## Extracted material
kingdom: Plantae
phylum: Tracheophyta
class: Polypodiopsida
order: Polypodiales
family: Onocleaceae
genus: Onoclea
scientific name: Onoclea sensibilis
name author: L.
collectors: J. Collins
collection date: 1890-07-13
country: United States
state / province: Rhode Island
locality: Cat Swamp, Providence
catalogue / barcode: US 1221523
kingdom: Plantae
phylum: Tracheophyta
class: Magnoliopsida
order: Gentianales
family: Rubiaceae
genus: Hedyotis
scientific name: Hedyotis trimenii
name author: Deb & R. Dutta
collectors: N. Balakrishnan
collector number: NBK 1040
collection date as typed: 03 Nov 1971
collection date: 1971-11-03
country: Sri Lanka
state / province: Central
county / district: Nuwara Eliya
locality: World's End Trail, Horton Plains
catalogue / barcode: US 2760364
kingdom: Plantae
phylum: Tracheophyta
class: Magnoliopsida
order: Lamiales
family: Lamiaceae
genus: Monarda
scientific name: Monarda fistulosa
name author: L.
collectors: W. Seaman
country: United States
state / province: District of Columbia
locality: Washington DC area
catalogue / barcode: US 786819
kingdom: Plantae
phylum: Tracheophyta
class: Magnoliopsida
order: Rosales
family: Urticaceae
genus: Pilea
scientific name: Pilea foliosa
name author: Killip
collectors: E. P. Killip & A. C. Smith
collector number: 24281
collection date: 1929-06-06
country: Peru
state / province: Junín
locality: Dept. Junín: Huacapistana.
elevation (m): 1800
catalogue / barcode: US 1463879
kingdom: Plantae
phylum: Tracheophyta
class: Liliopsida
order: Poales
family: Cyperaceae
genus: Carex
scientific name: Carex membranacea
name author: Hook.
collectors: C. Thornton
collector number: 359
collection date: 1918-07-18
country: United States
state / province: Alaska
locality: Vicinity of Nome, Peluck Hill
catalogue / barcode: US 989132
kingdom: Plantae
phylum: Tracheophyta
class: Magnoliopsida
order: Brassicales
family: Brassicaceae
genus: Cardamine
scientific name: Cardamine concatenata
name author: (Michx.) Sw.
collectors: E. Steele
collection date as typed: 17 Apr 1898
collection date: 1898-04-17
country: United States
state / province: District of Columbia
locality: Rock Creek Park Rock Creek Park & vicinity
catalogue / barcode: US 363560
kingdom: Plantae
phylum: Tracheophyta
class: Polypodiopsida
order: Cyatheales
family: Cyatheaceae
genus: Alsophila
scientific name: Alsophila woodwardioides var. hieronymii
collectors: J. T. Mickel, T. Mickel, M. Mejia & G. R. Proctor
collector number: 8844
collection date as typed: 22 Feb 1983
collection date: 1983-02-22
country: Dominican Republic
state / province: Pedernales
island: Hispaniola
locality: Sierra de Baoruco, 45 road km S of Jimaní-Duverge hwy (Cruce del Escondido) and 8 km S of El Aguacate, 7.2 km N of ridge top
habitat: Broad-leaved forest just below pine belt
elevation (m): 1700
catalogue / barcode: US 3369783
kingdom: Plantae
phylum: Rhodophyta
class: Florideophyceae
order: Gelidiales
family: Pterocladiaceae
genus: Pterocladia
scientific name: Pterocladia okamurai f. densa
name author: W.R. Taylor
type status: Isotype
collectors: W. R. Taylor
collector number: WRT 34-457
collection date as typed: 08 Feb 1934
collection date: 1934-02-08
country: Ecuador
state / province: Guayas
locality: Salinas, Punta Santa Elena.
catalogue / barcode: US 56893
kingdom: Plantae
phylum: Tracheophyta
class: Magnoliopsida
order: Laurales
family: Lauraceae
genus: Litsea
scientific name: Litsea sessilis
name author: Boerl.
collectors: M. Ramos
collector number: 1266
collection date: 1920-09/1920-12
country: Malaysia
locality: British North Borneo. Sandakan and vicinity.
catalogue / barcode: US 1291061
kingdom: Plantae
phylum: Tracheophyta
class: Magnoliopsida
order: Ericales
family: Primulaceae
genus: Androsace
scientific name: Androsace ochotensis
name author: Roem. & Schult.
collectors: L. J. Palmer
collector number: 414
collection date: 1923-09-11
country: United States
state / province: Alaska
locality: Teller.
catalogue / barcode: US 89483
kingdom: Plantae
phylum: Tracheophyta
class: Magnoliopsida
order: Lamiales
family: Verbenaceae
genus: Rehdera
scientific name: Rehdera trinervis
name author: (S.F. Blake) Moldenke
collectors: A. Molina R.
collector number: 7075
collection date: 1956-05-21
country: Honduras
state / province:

## Task to carry out
Copy the rows from the line with "genus: Alsophila" to the line with "collection date: 1934-02-08", substituting "collected by" for "collectors" and leaving everything else as it stands.

## Finished task
genus: Alsophila
scientific name: Alsophila woodwardioides var. hieronymii
collected by: J. T. Mickel, T. Mickel, M. Mejia & G. R. Proctor
collector number: 8844
collection date as typed: 22 Feb 1983
collection date: 1983-02-22
country: Dominican Republic
state / province: Pedernales
island: Hispaniola
locality: Sierra de Baoruco, 45 road km S of Jimaní-Duverge hwy (Cruce del Escondido) and 8 km S of El Aguacate, 7.2 km N of ridge top
habitat: Broad-leaved forest just below pine belt
elevation (m): 1700
catalogue / barcode: US 3369783
kingdom: Plantae
phylum: Rhodophyta
class: Florideophyceae
order: Gelidiales
family: Pterocladiaceae
genus: Pterocladia
scientific name: Pterocladia okamurai f. densa
name author: W.R. Taylor
type status: Isotype
collected by: W. R. Taylor
collector number: WRT 34-457
collection date as typed: 08 Feb 1934
collection date: 1934-02-08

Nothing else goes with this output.